• _VOTRE TÂCHE_
D'après le texte sur la Constitution de 2011, avec quel événement le processus de démocratisation du Maroc semblait-il s'accélérer ?

Les apports de la Constitution 2011 en matière des droits de la Femme

Mbarka SABBAR

Durant la dernière décennie, le Maroc , avec les efforts conjugués de la société civile et la volonté royale, a entamé le processus vers le changement en opérant des avancées significatives en matière de réformes législatives , sociales et politiques ainsi une dynamique en termes de changement, de revendications et de débats politiques sur les différentes questions y compris la question des droits des femmes.

La cadence de ce processus de démocratisation vers un changement semblait s’accélérer avec « le printemps arabe » dont le Maroc a subi les effets de ce qui s’est passé ailleurs et qui s’est traduit par la décision de lancer le chantier pour la nouvelle constitution 2011.

La réforme de la constitution intervient dans un contexte de grande turbulence régionale, aussi les femmes marocaines à l’instar des femmes arabes ont descendu dans la rue pour protester sous les couleurs du printemps arabe et revendiquer leurs droits.

• _JEU DE DONNÉES_

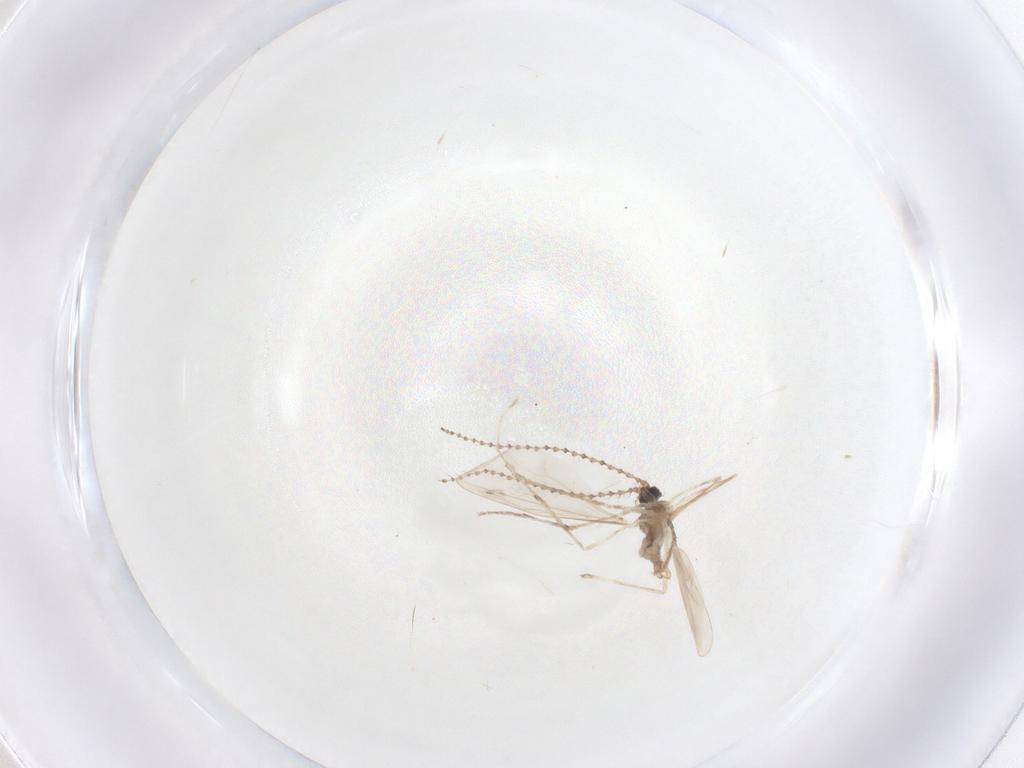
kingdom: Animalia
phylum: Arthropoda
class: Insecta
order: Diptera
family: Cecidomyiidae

==

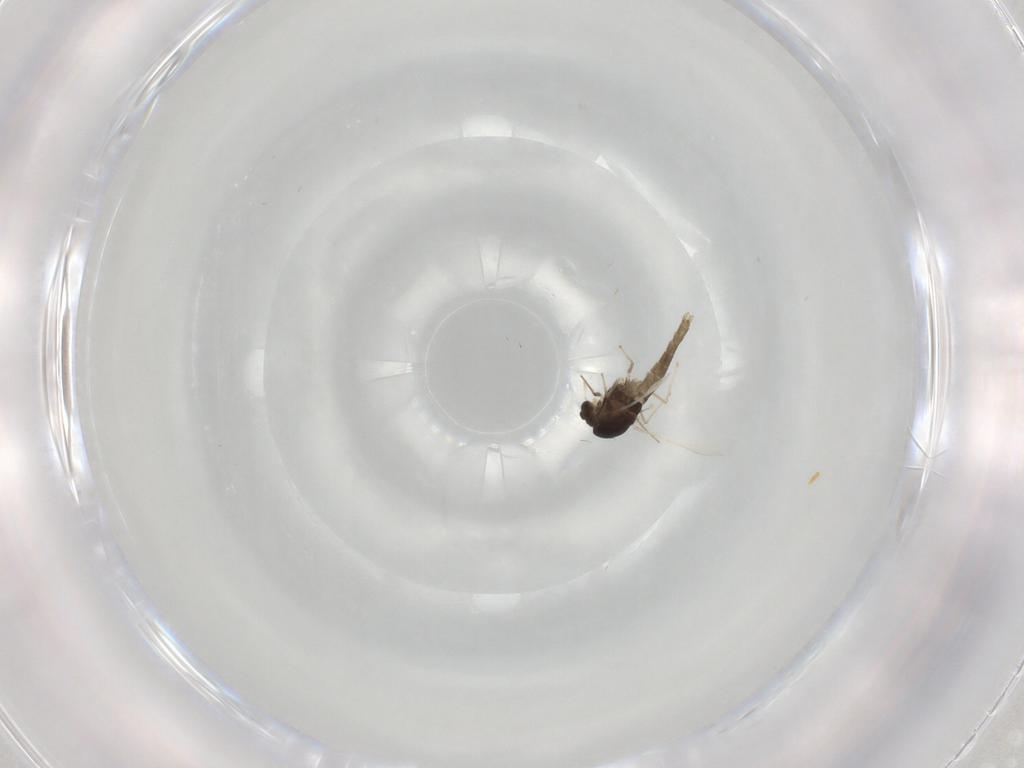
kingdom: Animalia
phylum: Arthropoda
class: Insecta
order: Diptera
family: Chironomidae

• _RÉPONSE FINALE_
Il semblait s'accélérer avec le printemps arabe.